━━━ RAW DATA

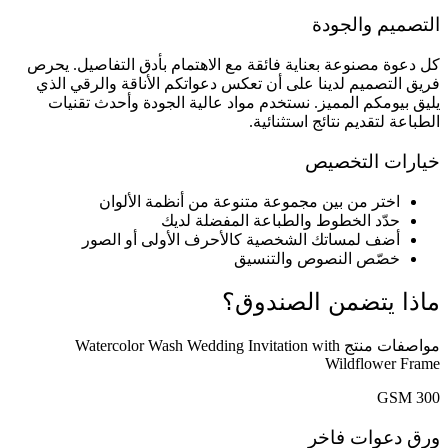
كل دعوة 
فريق ال
يليق 
مو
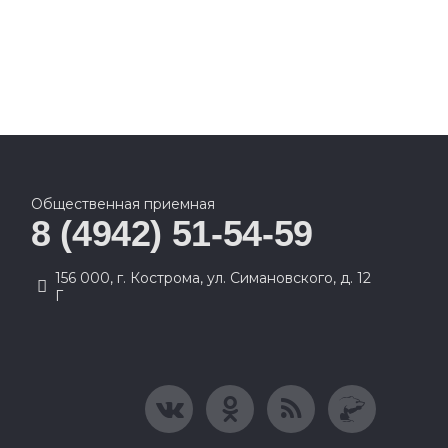
Общественная приемная
8 (4942) 51-54-59
156 000, г. Кострома, ул. Симановского, д. 12
Г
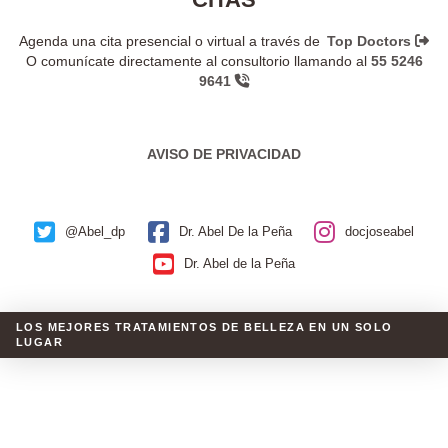
Agenda una cita presencial o virtual a través de
Top Doctors
O comunícate directamente al consultorio llamando al
55 5246
9641
AVISO DE PRIVACIDAD
@Abel_dp
Dr. Abel De la Peña
docjoseabel
Dr. Abel de la Peña
LOS MEJORES TRATAMIENTOS DE BELLEZA EN UN SOLO
LUGAR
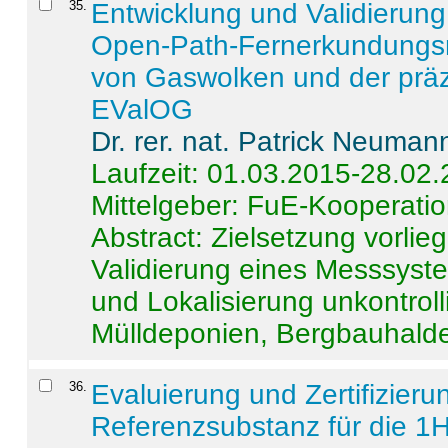
35
.
Entwicklung und Validierung 
Open-Path-Fernerkundungsm
von Gaswolken und der präz
EValOG
Dr. rer. nat. Patrick Neuman
Laufzeit: 01.03.2015-28.02
Mittelgeber: FuE-Kooperatio
Abstract:
Zielsetzung vorlie
Validierung eines Messsyst
und Lokalisierung unkontrol
Mülldeponien, Bergbauhalde
36
.
Evaluierung und Zertifizier
Referenzsubstanz für die 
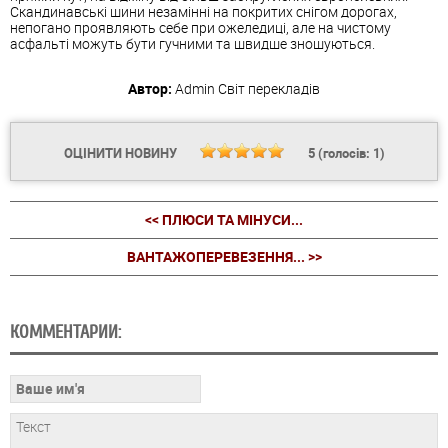
Скандинавські шини незамінні на покритих снігом дорогах,
непогано проявляють себе при ожеледиці, але на чистому
асфальті можуть бути гучними та швидше зношуються.
Автор:
Admin
Світ перекладів
ОЦІНИТИ НОВИНУ
5
(голосів:
1
)
<< ПЛЮСИ ТА МІНУСИ...
ВАНТАЖОПЕРЕВЕЗЕННЯ... >>
КОММЕНТАРИИ:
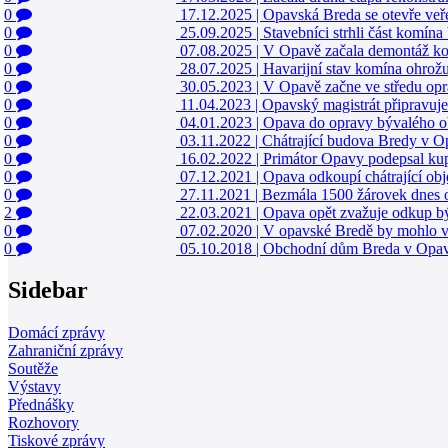
0
17.12.2025
|
Opavská Breda se otevře veřej
0
25.09.2025
|
Stavebníci strhli část komí
0
07.08.2025
|
V Opavě začala demontáž kom
0
28.07.2025
|
Havarijní stav komína ohrož
0
30.05.2023
|
V Opavě začne ve středu op
0
11.04.2023
|
Opavský magistrát připravuj
0
04.01.2023
|
Opava do opravy bývalého o
0
03.11.2022
|
Chátrající budova Bredy v Op
0
16.02.2022
|
Primátor Opavy podepsal kup
0
07.12.2021
|
Opava odkoupí chátrající o
0
27.11.2021
|
Bezmála 1500 žárovek dnes o
2
22.03.2021
|
Opava opět zvažuje odkup 
0
07.02.2020
|
V opavské Bredě by mohlo v
0
05.10.2018
|
Obchodní dům Breda v Opavě o
Sidebar
Domácí zprávy
Zahraniční zprávy
Soutěže
Výstavy
Přednášky
Rozhovory
Tiskové zprávy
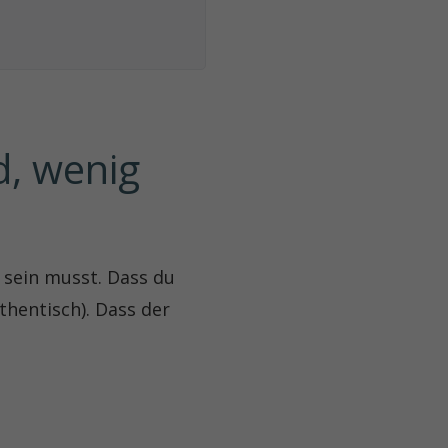
, wenig 
t sein musst. Dass du
thentisch). Dass der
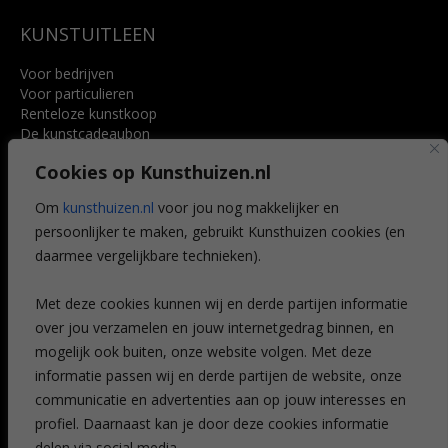
KUNSTUITLEEN
Voor bedrijven
Voor particulieren
Renteloze kunstkoop
De kunstcadeaubon
Art @ Home service
Cookies op Kunsthuizen.nl
Voordelen
Referenties
Om
kunsthuizen.nl
voor jou nog makkelijker en
Veelgestelde vragen
persoonlijker te maken, gebruikt Kunsthuizen cookies (en
CONTACT
daarmee vergelijkbare technieken).
Contact
Met deze cookies kunnen wij en derde partijen informatie
Leiden
over jou verzamelen en jouw internetgedrag binnen, en
Amsterdam
mogelijk ook buiten, onze website volgen. Met deze
Breda
Favorieten
informatie passen wij en derde partijen de website, onze
Mijn art alert
communicatie en advertenties aan op jouw interesses en
profiel. Daarnaast kan je door deze cookies informatie
delen via social media.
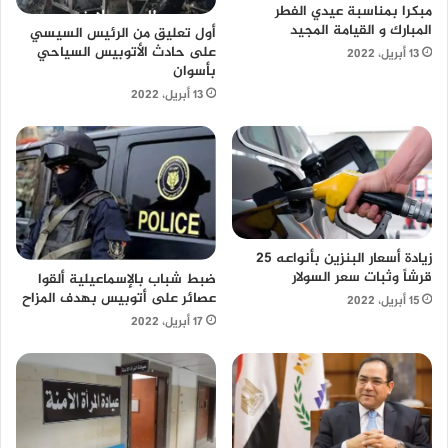
مبكرا بمناسبة عيدي الفطر
المبارك و القيامة المجيد
أول تعليق من الرئيس السيسي
على حادث الأتوبيس السياحي
13 أبريل، 2022
بأسوان
13 أبريل، 2022
زيادة أسعار البنزين بأنواعه 25
قرشاً وثبات سعر السولار
ضبط شباب بالإسماعيلية ألقوا
عصائر على أتوبيس بهدف المزاح
15 أبريل، 2022
17 أبريل، 2022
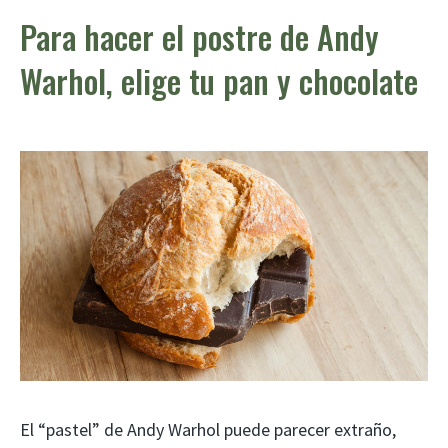
Para hacer el postre de Andy
Warhol, elige tu pan y chocolate
El “pastel” de Andy Warhol puede parecer extraño,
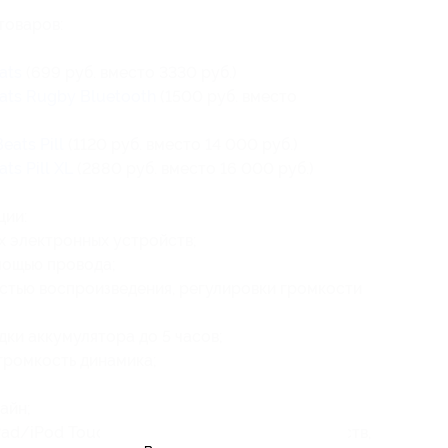
товаров:
ats
(699 руб. вместо 3330 руб.)
ats Rugby Bluetooth
(1500 руб. вместо
eats Pill
(1120 руб. вместо 14 000 руб.)
ts Pill XL
(2880 руб. вместо 16 000 руб.)
ции:
х электронных устройств;
мощью провода;
стью воспроизведения, регулировки громкости
ки аккумулятора до 5 часов;
 громкость динамика;
айн;
ad/iPod Touch и множеством других устройств,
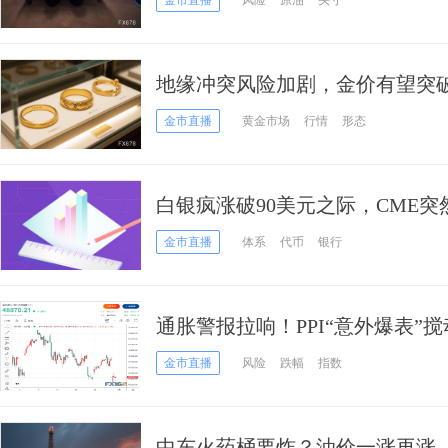
金市直播
风险
原油
头寸
地缘冲突风险加剧，金价有望突破5
金市直播
黄金市场
行情
形态
白银疯涨破90美元之际，CME突
头”希夫炮轰：技术故障还是流动
金市直播
体系
代币
银行
通胀警报拉响！PPI“意外爆表”搅
点、比特币回落跌向65.万，金
金市直播
风险
跌幅
指数
中东火药桶要炸？油价一涨再涨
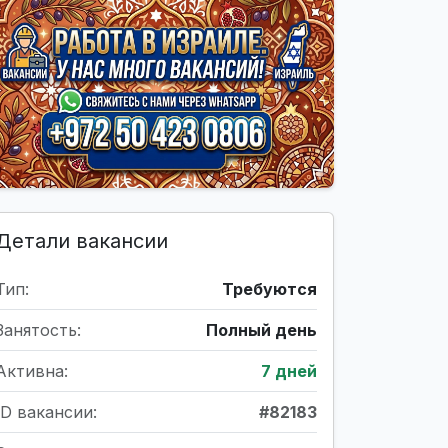
Детали вакансии
Тип:
Требуются
Занятость:
Полный день
Активна:
7 дней
ID вакансии:
#82183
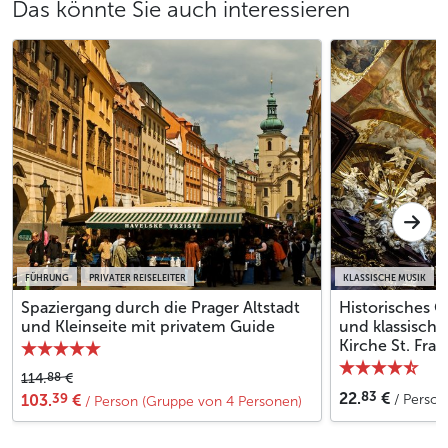
Das könnte Sie auch interessieren
FÜHRUNG
PRIVATER REISELEITER
KLASSISCHE MUSIK
Spaziergang durch die Prager Altstadt
Historisches O
und Kleinseite mit privatem Guide
und klassische
Kirche St. Fran
88
114.
€
83
22.
€
39
103.
€
/ Person
/ Person (Gruppe von 4 Personen)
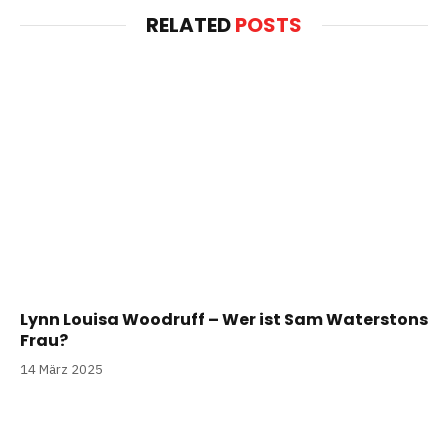
RELATED
POSTS
Lynn Louisa Woodruff – Wer ist Sam Waterstons
Frau?
14 März 2025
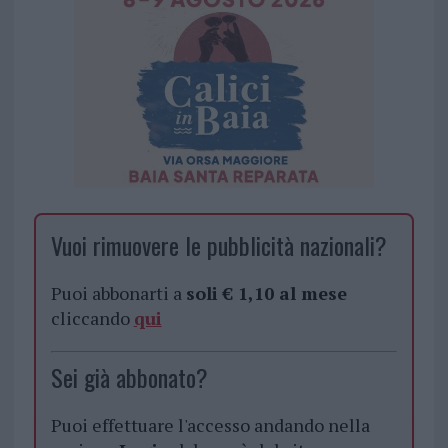
Vuoi rimuovere le pubblicità nazionali?
Puoi abbonarti a
soli € 1,10 al mese
cliccando
qui
Sei già abbonato?
Puoi effettuare l'accesso andando nella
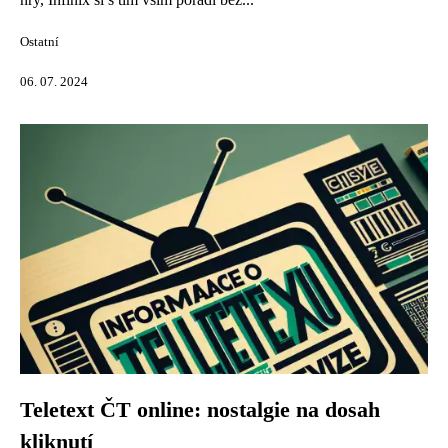
Ostatní
06. 07. 2024
Teletext ČT online: nostalgie na dosah
kliknutí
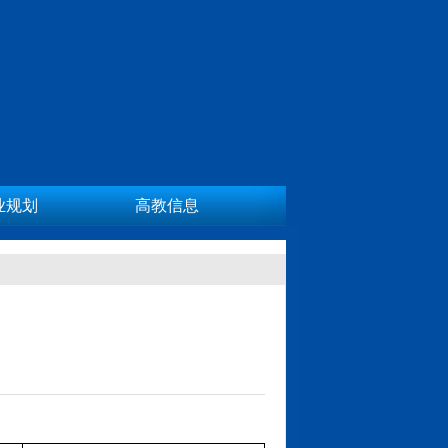
业规划
高教信息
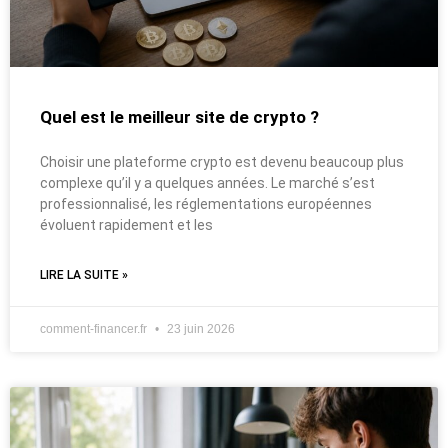
Quel est le meilleur site de crypto ?
Choisir une plateforme crypto est devenu beaucoup plus
complexe qu’il y a quelques années. Le marché s’est
professionnalisé, les réglementations européennes
évoluent rapidement et les
LIRE LA SUITE »
comment-financer.fr
23 juin 2026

━━━━━━

Only the lines above starting with the line with "<< ПЛЮСИ ТА МІНУСИ..." and going on through the line with "мощью провода;" belong in the answer; repeat them exactly, minus any picture.

<< ПЛЮСИ ТА МІНУСИ...
ВАНТАЖОПЕРЕВЕЗЕННЯ... >>
КОММЕНТАРИИ:
0
17.12.2025
|
Opavská Breda se otevře veřej
0
25.09.2025
|
Stavebníci strhli část komí
0
07.08.2025
|
V Opavě začala demontáž kom
0
28.07.2025
|
Havarijní stav komína ohrož
0
30.05.2023
|
V Opavě začne ve středu op
0
11.04.2023
|
Opavský magistrát připravuj
0
04.01.2023
|
Opava do opravy bývalého o
0
03.11.2022
|
Chátrající budova Bredy v Op
0
16.02.2022
|
Primátor Opavy podepsal kup
0
07.12.2021
|
Opava odkoupí chátrající o
0
27.11.2021
|
Bezmála 1500 žárovek dnes o
2
22.03.2021
|
Opava opět zvažuje odkup 
0
07.02.2020
|
V opavské Bredě by mohlo v
0
05.10.2018
|
Obchodní dům Breda v Opavě o
Sidebar
Domácí zprávy
Zahraniční zprávy
Soutěže
Výstavy
Přednášky
Rozhovory
Tiskové zprávy
, wenig 
t sein musst. Dass du
thentisch). Dass der
KUNSTUITLEEN
Voor bedrijven
Voor particulieren
Renteloze kunstkoop
De kunstcadeaubon
Art @ Home service
Cookies op Kunsthuizen.nl
Voordelen
Referenties
Om
kunsthuizen.nl
voor jou nog makkelijker en
Veelgestelde vragen
persoonlijker te maken, gebruikt Kunsthuizen cookies (en
CONTACT
daarmee vergelijkbare technieken).
Contact
Met deze cookies kunnen wij en derde partijen informatie
Leiden
over jou verzamelen en jouw internetgedrag binnen, en
Amsterdam
mogelijk ook buiten, onze website volgen. Met deze
Breda
Favorieten
informatie passen wij en derde partijen de website, onze
Mijn art alert
communicatie en advertenties aan op jouw interesses en
profiel. Daarnaast kan je door deze cookies informatie
delen via social media.
مبكرا بمناسبة عيدي الفطر
المبارك و القيامة المجيد
أول تعليق من الرئيس السيسي
على حادث الأتوبيس السياحي
13 أبريل، 2022
بأسوان
13 أبريل، 2022
زيادة أسعار البنزين بأنواعه 25
قرشاً وثبات سعر السولار
ضبط شباب بالإسماعيلية ألقوا
عصائر على أتوبيس بهدف المزاح
15 أبريل، 2022
17 أبريل، 2022
Para hacer el postre de Andy
Warhol, elige tu pan y chocolate
El “pastel” de Andy Warhol puede parecer extraño,
товаров:
ats
(699 руб. вместо 3330 руб.)
ats Rugby Bluetooth
(1500 руб. вместо
eats Pill
(1120 руб. вместо 14 000 руб.)
ts Pill XL
(2880 руб. вместо 16 000 руб.)
ции:
х электронных устройств;
мощью провода;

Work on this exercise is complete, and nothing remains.